MISREPRESENTATION #4
"If I may, though, and he did put a plastic bag over her head, I don’t know if there may have been fingerprints
on that, to try to suffocate her."
THE FACTS: There were at least three items in the apartment other than the telephone that could be expected to bear the
perpetrator's fingerprints:
1) The plastic bag the assailant at one point put over the victim's head. Inexplicably there is no record of the
detective retrieving the bag or submitting it for analysis. The perpetrator would have had to touch it to put it over the
victim's head
2) A knife the victim reported that the perpetrator had and which Lt. Robert Hebert noted in his
report and his trial testimony. Inexplicably there is no record of the knife in the evidence collected from the crime scene.
The knife is of special significance because there were indications that the victim's door had been jimmied.
3) A Pepsi can that, according to a police report by Det. Carignan, was found to have a partial fingerprint on it. Inexplicably
neither this can nor any record of the fingerprint found on it were submitted into evidence.
"This is a woman who had seen the defendant when he buzzed her apartment
looking down the hall expecting her daughter in a senior and elderly housing complex, a young Hispanic black male opening
the door when she buzzed. She got scared, she closed the door. She saw him, she testified I saw his face, I know what he looked
like. She told detective Carignan she had seen him coming in and out of the door next door to hers."
THE FACTS: Even though Detective Carignan asserted that the victim had named LaGuer as her assailant
and had identified her attacker as her next door neighbor there is no record that she actually said this. In fact, Carignan's
assertions are directly contradicted by the victim's testimony at trial.
"There
were bright amber security lights all over the place. One tenant testified who lived in the back that he could play golf outside
at night without any problem the lights were so bright. Another tenant testified that he could walk around in his apartment
at night without any lights on because the lights were so bright."

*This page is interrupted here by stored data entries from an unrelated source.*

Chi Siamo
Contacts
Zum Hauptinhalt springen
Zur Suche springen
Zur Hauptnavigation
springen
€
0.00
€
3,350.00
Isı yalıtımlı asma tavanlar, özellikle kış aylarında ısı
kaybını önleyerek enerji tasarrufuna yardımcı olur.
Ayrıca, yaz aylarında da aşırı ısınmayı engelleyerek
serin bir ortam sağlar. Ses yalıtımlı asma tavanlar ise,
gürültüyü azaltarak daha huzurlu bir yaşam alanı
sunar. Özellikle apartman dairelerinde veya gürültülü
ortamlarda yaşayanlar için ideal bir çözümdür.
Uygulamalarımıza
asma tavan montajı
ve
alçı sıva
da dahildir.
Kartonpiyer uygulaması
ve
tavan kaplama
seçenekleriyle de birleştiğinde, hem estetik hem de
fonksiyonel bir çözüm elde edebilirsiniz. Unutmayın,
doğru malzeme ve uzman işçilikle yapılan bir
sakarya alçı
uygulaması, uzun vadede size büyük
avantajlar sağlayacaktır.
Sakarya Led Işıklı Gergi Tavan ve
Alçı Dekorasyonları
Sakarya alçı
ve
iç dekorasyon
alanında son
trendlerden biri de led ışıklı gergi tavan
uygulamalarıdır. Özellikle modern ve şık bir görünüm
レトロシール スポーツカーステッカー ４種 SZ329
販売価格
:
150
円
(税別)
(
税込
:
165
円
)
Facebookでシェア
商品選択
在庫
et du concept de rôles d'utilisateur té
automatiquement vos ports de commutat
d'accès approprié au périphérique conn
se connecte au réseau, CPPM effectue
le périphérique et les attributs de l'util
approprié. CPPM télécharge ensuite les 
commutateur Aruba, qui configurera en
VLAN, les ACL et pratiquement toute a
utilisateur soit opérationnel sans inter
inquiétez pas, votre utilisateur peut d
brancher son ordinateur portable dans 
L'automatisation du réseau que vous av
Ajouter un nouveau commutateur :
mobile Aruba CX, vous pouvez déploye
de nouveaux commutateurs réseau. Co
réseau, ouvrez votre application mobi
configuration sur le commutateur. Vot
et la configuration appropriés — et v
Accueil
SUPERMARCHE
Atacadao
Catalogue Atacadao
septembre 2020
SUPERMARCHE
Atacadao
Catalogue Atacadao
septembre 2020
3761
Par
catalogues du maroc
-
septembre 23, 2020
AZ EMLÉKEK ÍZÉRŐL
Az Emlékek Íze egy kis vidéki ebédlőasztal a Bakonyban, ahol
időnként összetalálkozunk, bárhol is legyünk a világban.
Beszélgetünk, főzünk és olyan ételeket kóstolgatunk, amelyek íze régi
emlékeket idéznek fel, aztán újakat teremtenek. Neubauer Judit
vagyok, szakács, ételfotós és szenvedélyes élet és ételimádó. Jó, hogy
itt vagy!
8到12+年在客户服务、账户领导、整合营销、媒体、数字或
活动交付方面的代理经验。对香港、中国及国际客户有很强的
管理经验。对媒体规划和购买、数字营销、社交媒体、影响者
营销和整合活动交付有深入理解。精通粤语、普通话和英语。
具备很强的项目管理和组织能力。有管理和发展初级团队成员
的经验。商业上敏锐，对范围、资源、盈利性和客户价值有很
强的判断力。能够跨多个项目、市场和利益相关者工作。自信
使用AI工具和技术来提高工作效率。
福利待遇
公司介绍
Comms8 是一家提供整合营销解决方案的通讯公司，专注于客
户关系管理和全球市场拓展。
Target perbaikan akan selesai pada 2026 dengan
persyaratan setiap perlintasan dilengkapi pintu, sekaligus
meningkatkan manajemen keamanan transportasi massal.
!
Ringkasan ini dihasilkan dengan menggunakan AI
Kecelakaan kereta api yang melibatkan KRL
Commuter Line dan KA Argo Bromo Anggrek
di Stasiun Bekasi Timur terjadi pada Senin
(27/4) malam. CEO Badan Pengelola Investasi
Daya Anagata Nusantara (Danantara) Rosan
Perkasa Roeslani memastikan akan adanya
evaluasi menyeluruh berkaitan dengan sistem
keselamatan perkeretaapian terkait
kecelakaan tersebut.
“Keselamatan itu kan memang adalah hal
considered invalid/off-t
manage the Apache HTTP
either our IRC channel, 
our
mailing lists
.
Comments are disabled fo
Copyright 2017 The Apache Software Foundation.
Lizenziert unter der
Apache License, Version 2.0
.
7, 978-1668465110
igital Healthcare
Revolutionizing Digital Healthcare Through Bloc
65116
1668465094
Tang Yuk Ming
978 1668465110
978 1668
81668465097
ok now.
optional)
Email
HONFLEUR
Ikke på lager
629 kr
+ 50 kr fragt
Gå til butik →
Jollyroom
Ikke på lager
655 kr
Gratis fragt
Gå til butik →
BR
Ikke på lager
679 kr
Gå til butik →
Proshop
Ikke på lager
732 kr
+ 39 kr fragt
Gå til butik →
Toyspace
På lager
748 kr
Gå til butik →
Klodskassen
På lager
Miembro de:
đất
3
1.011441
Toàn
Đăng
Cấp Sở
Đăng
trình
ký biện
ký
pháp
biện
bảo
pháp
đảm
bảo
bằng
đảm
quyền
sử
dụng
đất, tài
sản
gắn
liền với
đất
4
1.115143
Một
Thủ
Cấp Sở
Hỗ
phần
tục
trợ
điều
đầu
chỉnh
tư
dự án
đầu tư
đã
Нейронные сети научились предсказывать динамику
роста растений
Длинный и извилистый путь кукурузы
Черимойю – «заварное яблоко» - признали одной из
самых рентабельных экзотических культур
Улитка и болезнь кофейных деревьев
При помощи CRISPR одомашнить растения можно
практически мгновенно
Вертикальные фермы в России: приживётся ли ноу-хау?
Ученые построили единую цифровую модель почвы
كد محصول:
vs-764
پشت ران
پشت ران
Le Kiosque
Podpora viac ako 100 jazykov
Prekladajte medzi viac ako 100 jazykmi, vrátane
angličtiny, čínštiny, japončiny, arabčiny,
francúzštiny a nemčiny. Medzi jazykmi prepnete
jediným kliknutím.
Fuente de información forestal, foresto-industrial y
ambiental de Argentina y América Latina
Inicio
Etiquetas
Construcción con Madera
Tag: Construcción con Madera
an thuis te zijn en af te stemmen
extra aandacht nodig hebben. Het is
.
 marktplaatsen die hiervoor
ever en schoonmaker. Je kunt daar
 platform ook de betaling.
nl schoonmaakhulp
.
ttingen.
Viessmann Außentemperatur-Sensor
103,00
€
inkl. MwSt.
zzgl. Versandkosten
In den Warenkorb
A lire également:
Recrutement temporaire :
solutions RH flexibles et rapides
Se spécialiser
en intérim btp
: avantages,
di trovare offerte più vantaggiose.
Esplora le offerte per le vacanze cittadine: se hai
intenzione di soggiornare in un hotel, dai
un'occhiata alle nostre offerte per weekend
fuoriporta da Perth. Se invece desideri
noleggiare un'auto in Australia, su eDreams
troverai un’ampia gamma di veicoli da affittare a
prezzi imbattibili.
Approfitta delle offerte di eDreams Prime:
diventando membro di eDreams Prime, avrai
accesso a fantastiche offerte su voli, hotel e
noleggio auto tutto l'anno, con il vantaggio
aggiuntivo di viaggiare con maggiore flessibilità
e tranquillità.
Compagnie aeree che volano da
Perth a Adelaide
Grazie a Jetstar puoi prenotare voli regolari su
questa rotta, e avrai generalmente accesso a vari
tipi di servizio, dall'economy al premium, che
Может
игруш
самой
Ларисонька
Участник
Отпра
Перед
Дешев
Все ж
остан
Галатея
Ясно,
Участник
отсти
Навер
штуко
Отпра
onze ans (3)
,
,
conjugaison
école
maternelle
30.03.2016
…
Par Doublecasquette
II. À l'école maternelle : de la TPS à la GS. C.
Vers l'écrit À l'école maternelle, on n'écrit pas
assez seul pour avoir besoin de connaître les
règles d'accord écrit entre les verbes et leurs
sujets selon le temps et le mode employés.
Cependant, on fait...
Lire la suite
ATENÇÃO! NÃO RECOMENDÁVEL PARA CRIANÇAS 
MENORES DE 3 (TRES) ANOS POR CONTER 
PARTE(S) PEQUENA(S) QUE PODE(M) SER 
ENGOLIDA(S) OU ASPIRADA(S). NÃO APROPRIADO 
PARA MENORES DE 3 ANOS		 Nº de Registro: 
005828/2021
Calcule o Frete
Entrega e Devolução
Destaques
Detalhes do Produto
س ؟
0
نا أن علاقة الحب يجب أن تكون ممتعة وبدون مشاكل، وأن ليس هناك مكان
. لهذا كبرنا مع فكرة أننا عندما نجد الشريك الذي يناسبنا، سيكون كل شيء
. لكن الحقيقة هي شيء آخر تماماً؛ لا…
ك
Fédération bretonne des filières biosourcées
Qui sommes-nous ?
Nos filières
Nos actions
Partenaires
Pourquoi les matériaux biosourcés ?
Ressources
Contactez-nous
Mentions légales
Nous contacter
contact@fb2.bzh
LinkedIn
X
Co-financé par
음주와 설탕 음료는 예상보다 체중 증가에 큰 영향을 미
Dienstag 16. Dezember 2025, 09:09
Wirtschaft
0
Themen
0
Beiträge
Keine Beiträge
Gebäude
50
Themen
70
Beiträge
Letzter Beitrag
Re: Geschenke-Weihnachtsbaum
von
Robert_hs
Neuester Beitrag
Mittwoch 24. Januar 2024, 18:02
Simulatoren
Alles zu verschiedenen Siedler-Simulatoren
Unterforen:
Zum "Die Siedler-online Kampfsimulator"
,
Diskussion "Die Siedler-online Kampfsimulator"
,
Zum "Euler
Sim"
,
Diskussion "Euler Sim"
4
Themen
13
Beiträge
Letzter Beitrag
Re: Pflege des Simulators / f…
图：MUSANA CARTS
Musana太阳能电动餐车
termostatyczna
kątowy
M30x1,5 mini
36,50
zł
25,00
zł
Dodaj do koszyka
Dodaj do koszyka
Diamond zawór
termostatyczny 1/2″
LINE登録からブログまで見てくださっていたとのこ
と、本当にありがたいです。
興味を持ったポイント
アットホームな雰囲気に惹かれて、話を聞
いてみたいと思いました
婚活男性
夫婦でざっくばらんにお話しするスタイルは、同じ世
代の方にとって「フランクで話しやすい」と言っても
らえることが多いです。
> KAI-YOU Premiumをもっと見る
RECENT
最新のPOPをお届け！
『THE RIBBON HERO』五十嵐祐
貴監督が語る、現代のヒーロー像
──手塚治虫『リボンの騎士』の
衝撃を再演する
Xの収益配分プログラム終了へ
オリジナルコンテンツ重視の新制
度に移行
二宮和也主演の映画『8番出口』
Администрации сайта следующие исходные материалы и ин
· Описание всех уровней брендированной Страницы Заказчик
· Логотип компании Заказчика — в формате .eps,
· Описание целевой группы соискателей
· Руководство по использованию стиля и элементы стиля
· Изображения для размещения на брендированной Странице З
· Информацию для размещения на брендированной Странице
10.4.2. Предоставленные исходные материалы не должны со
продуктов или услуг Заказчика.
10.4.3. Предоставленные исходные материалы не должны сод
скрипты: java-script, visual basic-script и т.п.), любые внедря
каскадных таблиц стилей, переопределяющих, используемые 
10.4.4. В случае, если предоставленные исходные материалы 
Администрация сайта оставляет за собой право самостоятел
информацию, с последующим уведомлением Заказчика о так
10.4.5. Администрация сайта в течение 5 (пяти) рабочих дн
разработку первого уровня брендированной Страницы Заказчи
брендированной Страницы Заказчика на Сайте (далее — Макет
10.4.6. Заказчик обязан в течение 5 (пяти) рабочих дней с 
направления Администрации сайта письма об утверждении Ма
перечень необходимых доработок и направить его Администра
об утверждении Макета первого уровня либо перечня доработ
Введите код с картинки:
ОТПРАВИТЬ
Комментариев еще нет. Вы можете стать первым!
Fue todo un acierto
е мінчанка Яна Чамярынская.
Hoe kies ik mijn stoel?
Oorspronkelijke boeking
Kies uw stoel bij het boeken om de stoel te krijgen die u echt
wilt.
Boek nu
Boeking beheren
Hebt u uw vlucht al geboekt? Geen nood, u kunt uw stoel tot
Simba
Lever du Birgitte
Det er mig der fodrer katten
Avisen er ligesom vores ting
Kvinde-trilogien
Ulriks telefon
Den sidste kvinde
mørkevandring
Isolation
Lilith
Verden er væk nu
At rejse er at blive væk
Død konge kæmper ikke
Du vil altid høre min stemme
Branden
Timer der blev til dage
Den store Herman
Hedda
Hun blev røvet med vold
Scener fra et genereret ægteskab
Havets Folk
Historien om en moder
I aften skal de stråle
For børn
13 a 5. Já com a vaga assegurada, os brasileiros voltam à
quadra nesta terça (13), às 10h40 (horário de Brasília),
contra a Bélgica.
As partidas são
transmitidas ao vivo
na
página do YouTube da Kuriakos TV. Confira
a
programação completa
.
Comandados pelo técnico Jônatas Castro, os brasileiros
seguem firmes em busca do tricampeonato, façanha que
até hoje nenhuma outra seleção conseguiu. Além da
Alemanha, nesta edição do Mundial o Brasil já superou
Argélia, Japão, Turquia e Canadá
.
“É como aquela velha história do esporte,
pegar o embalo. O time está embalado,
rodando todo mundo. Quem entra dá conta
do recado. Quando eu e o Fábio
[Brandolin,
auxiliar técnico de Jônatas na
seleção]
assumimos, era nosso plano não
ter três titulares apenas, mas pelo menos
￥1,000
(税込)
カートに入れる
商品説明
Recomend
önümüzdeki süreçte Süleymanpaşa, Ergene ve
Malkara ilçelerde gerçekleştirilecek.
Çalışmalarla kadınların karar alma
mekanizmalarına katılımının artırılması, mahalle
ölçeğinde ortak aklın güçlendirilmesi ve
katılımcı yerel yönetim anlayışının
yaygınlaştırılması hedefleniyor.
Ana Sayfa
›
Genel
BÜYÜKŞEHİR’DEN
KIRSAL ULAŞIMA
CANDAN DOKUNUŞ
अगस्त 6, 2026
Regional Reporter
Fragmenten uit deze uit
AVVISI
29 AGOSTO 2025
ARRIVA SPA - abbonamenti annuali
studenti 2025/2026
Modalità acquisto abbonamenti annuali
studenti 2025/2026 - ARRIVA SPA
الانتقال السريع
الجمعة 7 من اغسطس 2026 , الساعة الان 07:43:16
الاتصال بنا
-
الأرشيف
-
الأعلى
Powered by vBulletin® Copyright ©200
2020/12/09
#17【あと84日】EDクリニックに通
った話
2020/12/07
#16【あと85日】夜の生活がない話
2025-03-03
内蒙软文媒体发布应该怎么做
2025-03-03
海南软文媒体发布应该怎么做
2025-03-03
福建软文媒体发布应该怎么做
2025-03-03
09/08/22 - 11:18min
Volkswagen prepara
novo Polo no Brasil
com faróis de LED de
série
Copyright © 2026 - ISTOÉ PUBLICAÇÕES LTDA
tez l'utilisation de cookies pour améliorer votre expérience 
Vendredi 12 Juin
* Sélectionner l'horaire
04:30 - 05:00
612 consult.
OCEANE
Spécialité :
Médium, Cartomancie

THE FACTS: No tenants of the building other than LaGuer and the victim testified at trial. Furthermore, having set his
sights on LaGuer, Det. Carignan never even questioned any other tenants. Hautanen's remarks refer to cherry picked testimony
from building personnel that is contradicted in other parts of the transcripts.
MISREPRESENTATION #7
"You have to take in light all the evidence including the fact that
he had scratches on his back that he lied about. First he said he’d gotten them from scratches on a bar, then he said
it was on a picnic table. Those went from the middle
of his back to his shoulder consistent with somebody trying to fight her way away from him"
THE FACTS: Hautanen asserts that LaGuer
lied about scratches on his back. But there were in fact no inconsistencies in LaGuer's account. At trial the
victim denied scratching the assailant (transcript page 185:10-12). LaGuer testified that he scratched himself on a bench after swimming in Lake Shirley with a friend who he named (transcript
page 508:1-12). Nothing in the record contradicts LaGuer’s account other than Carignan’s recollection
(he did not include this supposedly important detail in his police report) that LaGuer had told him that he scratched
himself on a nail in an unnamed bar (transcript page 357:6-11; 404:18 – 405:8).
MISREPRESENTATION #8
Asked whether the victim even testified
that she scratched the assailant Ms. Hautanen replied: "She wasn't sure, that was her testimony."